CPP Told To Identify With Masses

09.03.2007 LISTEN
By Daily Graphic

The Convention People's Party (CPP) can only hope to win power if it identifies itself with the aspirations of the masses.

“We must go to the streets and fight for the rights of the people and be in the forefront of strikes, boycotts and demonstrations.”, A civil rights activist, Mr Kwasi Pratt, said this at a symposium held as part of Ghana's 50th Independence Day celebration at the Kpando Technical Institute in the Volta Region.

It was organised by the North Dayi Constituency of the party on the theme: “Kwame Nkrumah in Contemporary Ghana”.

He expressed regret that when teachers and nurses went on strike, members of the CPP did not support them. He said it was only when the leadership of the party identified with the suffering masses that they would know that they were with them.

Mr Pratt said “now there is a strong suspicion about our people taking positions in the ruling party” and stressed that those actions went against the constitution of the party but nobody in the leadership could punish them.

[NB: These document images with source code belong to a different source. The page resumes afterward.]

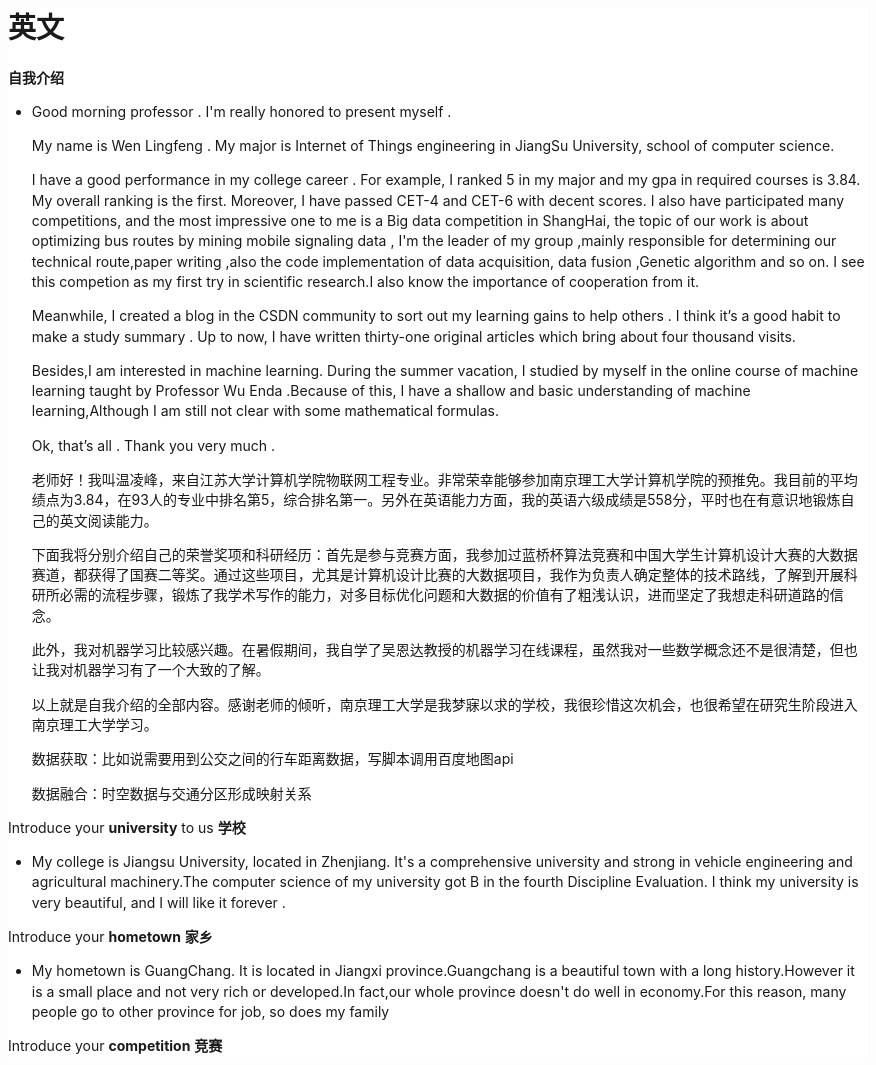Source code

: # 英文

**自我介绍**

- Good morning professor . I'm really honored to present myself . 

  My name is Wen Lingfeng . My major is Internet of Things engineering in JiangSu University, school of computer science. 

  I have a good performance in my college career . For example, I ranked 5 in my major and my gpa in required courses is 3.84. My overall ranking is the first. Moreover, I have passed CET-4 and CET-6 with decent scores. I also have participated many competitions, and the most impressive one to me is a Big data competition in ShangHai, the topic of our work is about optimizing bus routes by mining mobile signaling data , I'm the leader of my group ,mainly responsible for  determining our technical route,paper writing ,also the code implementation of data acquisition, data fusion ,Genetic algorithm and so on. I see this competion as my first try in scientific research.I also know the importance of cooperation from it.

  Meanwhile, I created a blog in the CSDN community to sort out my learning gains to help others . I think it’s a good habit to make a study summary . Up to now, I have written thirty-one original articles which bring about  four thousand visits.

  Besides,I am interested in machine learning. During the summer vacation, I studied by myself in the online course of machine learning taught by Professor Wu Enda .Because of this, I have a shallow and basic understanding of  machine learning,Although I am still not clear with some mathematical formulas.

  Ok, that’s all . Thank you very much . 

  老师好！我叫温凌峰，来自江苏大学计算机学院物联网工程专业。非常荣幸能够参加南京理工大学计算机学院的预推免。我目前的平均绩点为3.84，在93人的专业中排名第5，综合排名第一。另外在英语能力方面，我的英语六级成绩是558分，平时也在有意识地锻炼自己的英文阅读能力。

  下面我将分别介绍自己的荣誉奖项和科研经历：首先是参与竞赛方面，我参加过蓝桥杯算法竞赛和中国大学生计算机设计大赛的大数据赛道，都获得了国赛二等奖。通过这些项目，尤其是计算机设计比赛的大数据项目，我作为负责人确定整体的技术路线，了解到开展科研所必需的流程步骤，锻炼了我学术写作的能力，对多目标优化问题和大数据的价值有了粗浅认识，进而坚定了我想走科研道路的信念。
  
  此外，我对机器学习比较感兴趣。在暑假期间，我自学了吴恩达教授的机器学习在线课程，虽然我对一些数学概念还不是很清楚，但也让我对机器学习有了一个大致的了解。
  
  以上就是自我介绍的全部内容。感谢老师的倾听，南京理工大学是我梦寐以求的学校，我很珍惜这次机会，也很希望在研究生阶段进入南京理工大学学习。
  
  数据获取：比如说需要用到公交之间的行车距离数据，写脚本调用百度地图api
  
  数据融合：时空数据与交通分区形成映射关系

Introduce your **university** to us **学校**

- My college is Jiangsu University, located in Zhenjiang. It's a comprehensive university and strong in vehicle engineering and agricultural machinery.The computer science of my university got  B in the fourth  Discipline Evaluation. I think my university is very beautiful, and I will like it forever . 

Introduce your **hometown** **家乡**

- My hometown is GuangChang. It is located in Jiangxi province.Guangchang is a beautiful town with a long history.However it is a small place and not very rich or developed.In fact,our whole province doesn't do well in economy.For this reason, many people go to other province for job, so does my family

Introduce your **competition** **竞赛**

He insisted that Nkrumah had not fallen and would never fall and added that there had been attempts by the colonialists to destroy the work of Nkrumah but these had failed and added that since the 1966 Coup which overthrew Nkrumah, the country had been retrogressing.

“Under Nkrumah's regime, we were producing our own shoes, needles, cloths, corned beef, matches and television sets. Under Nkrumah, the Job 600 was built in six months but now we have to bring in foreign contractors to execute contracts,” he said.

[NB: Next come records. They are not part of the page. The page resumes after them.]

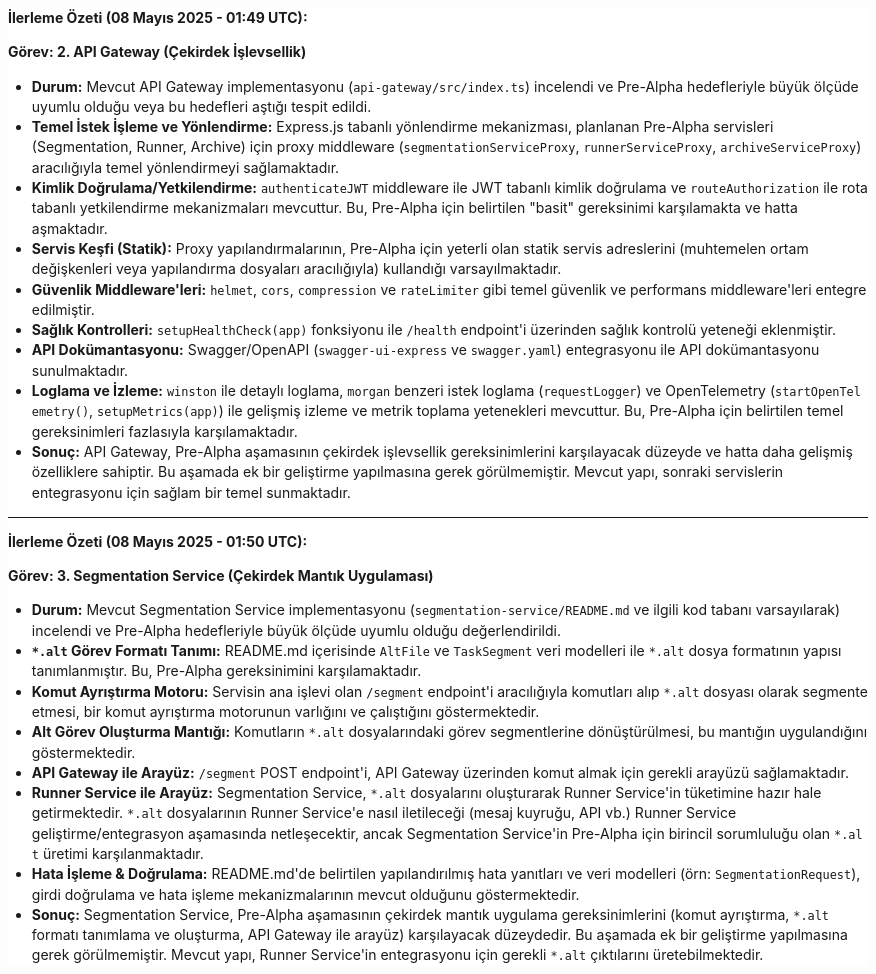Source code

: **İlerleme Özeti (08 Mayıs 2025 - 01:49 UTC):**

**Görev: 2. API Gateway (Çekirdek İşlevsellik)**
*   **Durum:** Mevcut API Gateway implementasyonu (`api-gateway/src/index.ts`) incelendi ve Pre-Alpha hedefleriyle büyük ölçüde uyumlu olduğu veya bu hedefleri aştığı tespit edildi.
*   **Temel İstek İşleme ve Yönlendirme:** Express.js tabanlı yönlendirme mekanizması, planlanan Pre-Alpha servisleri (Segmentation, Runner, Archive) için proxy middleware (`segmentationServiceProxy`, `runnerServiceProxy`, `archiveServiceProxy`) aracılığıyla temel yönlendirmeyi sağlamaktadır.
*   **Kimlik Doğrulama/Yetkilendirme:** `authenticateJWT` middleware ile JWT tabanlı kimlik doğrulama ve `routeAuthorization` ile rota tabanlı yetkilendirme mekanizmaları mevcuttur. Bu, Pre-Alpha için belirtilen "basit" gereksinimi karşılamakta ve hatta aşmaktadır.
*   **Servis Keşfi (Statik):** Proxy yapılandırmalarının, Pre-Alpha için yeterli olan statik servis adreslerini (muhtemelen ortam değişkenleri veya yapılandırma dosyaları aracılığıyla) kullandığı varsayılmaktadır.
*   **Güvenlik Middleware'leri:** `helmet`, `cors`, `compression` ve `rateLimiter` gibi temel güvenlik ve performans middleware'leri entegre edilmiştir.
*   **Sağlık Kontrolleri:** `setupHealthCheck(app)` fonksiyonu ile `/health` endpoint'i üzerinden sağlık kontrolü yeteneği eklenmiştir.
*   **API Dokümantasyonu:** Swagger/OpenAPI (`swagger-ui-express` ve `swagger.yaml`) entegrasyonu ile API dokümantasyonu sunulmaktadır.
*   **Loglama ve İzleme:** `winston` ile detaylı loglama, `morgan` benzeri istek loglama (`requestLogger`) ve OpenTelemetry (`startOpenTelemetry()`, `setupMetrics(app)`) ile gelişmiş izleme ve metrik toplama yetenekleri mevcuttur. Bu, Pre-Alpha için belirtilen temel gereksinimleri fazlasıyla karşılamaktadır.
*   **Sonuç:** API Gateway, Pre-Alpha aşamasının çekirdek işlevsellik gereksinimlerini karşılayacak düzeyde ve hatta daha gelişmiş özelliklere sahiptir. Bu aşamada ek bir geliştirme yapılmasına gerek görülmemiştir. Mevcut yapı, sonraki servislerin entegrasyonu için sağlam bir temel sunmaktadır.



---

**İlerleme Özeti (08 Mayıs 2025 - 01:50 UTC):**

**Görev: 3. Segmentation Service (Çekirdek Mantık Uygulaması)**
*   **Durum:** Mevcut Segmentation Service implementasyonu (`segmentation-service/README.md` ve ilgili kod tabanı varsayılarak) incelendi ve Pre-Alpha hedefleriyle büyük ölçüde uyumlu olduğu değerlendirildi.
*   **`*.alt` Görev Formatı Tanımı:** README.md içerisinde `AltFile` ve `TaskSegment` veri modelleri ile `*.alt` dosya formatının yapısı tanımlanmıştır. Bu, Pre-Alpha gereksinimini karşılamaktadır.
*   **Komut Ayrıştırma Motoru:** Servisin ana işlevi olan `/segment` endpoint'i aracılığıyla komutları alıp `*.alt` dosyası olarak segmente etmesi, bir komut ayrıştırma motorunun varlığını ve çalıştığını göstermektedir.
*   **Alt Görev Oluşturma Mantığı:** Komutların `*.alt` dosyalarındaki görev segmentlerine dönüştürülmesi, bu mantığın uygulandığını göstermektedir.
*   **API Gateway ile Arayüz:** `/segment` POST endpoint'i, API Gateway üzerinden komut almak için gerekli arayüzü sağlamaktadır.
*   **Runner Service ile Arayüz:** Segmentation Service, `*.alt` dosyalarını oluşturarak Runner Service'in tüketimine hazır hale getirmektedir. `*.alt` dosyalarının Runner Service'e nasıl iletileceği (mesaj kuyruğu, API vb.) Runner Service geliştirme/entegrasyon aşamasında netleşecektir, ancak Segmentation Service'in Pre-Alpha için birincil sorumluluğu olan `*.alt` üretimi karşılanmaktadır.
*   **Hata İşleme & Doğrulama:** README.md'de belirtilen yapılandırılmış hata yanıtları ve veri modelleri (örn: `SegmentationRequest`), girdi doğrulama ve hata işleme mekanizmalarının mevcut olduğunu göstermektedir.
*   **Sonuç:** Segmentation Service, Pre-Alpha aşamasının çekirdek mantık uygulama gereksinimlerini (komut ayrıştırma, `*.alt` formatı tanımlama ve oluşturma, API Gateway ile arayüz) karşılayacak düzeydedir. Bu aşamada ek bir geliştirme yapılmasına gerek görülmemiştir. Mevcut yapı, Runner Service'in entegrasyonu için gerekli `*.alt` çıktılarını üretebilmektedir.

“Now what do we import? Catapults from China, needles from Thailand, toothpicks from Malaysia and almost everything on the market,” he said.

Mr Pratt wondered how Ghana could be celebrating 50 years of independence when 90 per cent of the economy was dependent on foreign donors.

“We must build a party by contributing to it and aim to build it to be better than Nkrumah's CPP,” he advised.

For his part, a former CPP Parliamentary Candidate for Tamale Central Constituency, Dr Adam Gamel Nasser, said the exploitation by the whiteman still lingered after independence.

It started with slavery, then colonialism, neo-colonialism and now through the various interventions they were giving to the black man.

“For example, we were told that if we adopted the Structural Adjustment Programme, it would eventually stabilise our accounts, promote growth and reduce poverty.

Twenty years later, and after exacting such tremendous sacrifices on the people, we were told that our economy had spun into bankruptcy and that we had to announce to the whole world that we were heavily indebted and poor, as a pre-condition for the IMF and World Bank to intervene with yet another merry-go-round circus that was christened HIPC,” he said.

“We cannot develop by following the footsteps of the whiteman; we must be self reliant,” he stressed, adding, “after all if we were doing it in the Nkrumah Regime, we can do it now.”

He wondered why it was agriculture that propelled the Western Powers to their development stage but we are still suffering from malnutrition.

“We must decide on which society we wish to build. If we want a self-reliant society, we must think of ourselves for we cannot rely on imported technology,” he added.

A member of the Central Committee of the party, Mr Kojo Armah, said the greatest legacy of Nkrumah was a united country. He made sure that politics was not done on tribal grounds, neither did he implement his development plans on ethnic grounds.

Mr Armah was confident that Nkrumaism, which was a proud heritage, would come back.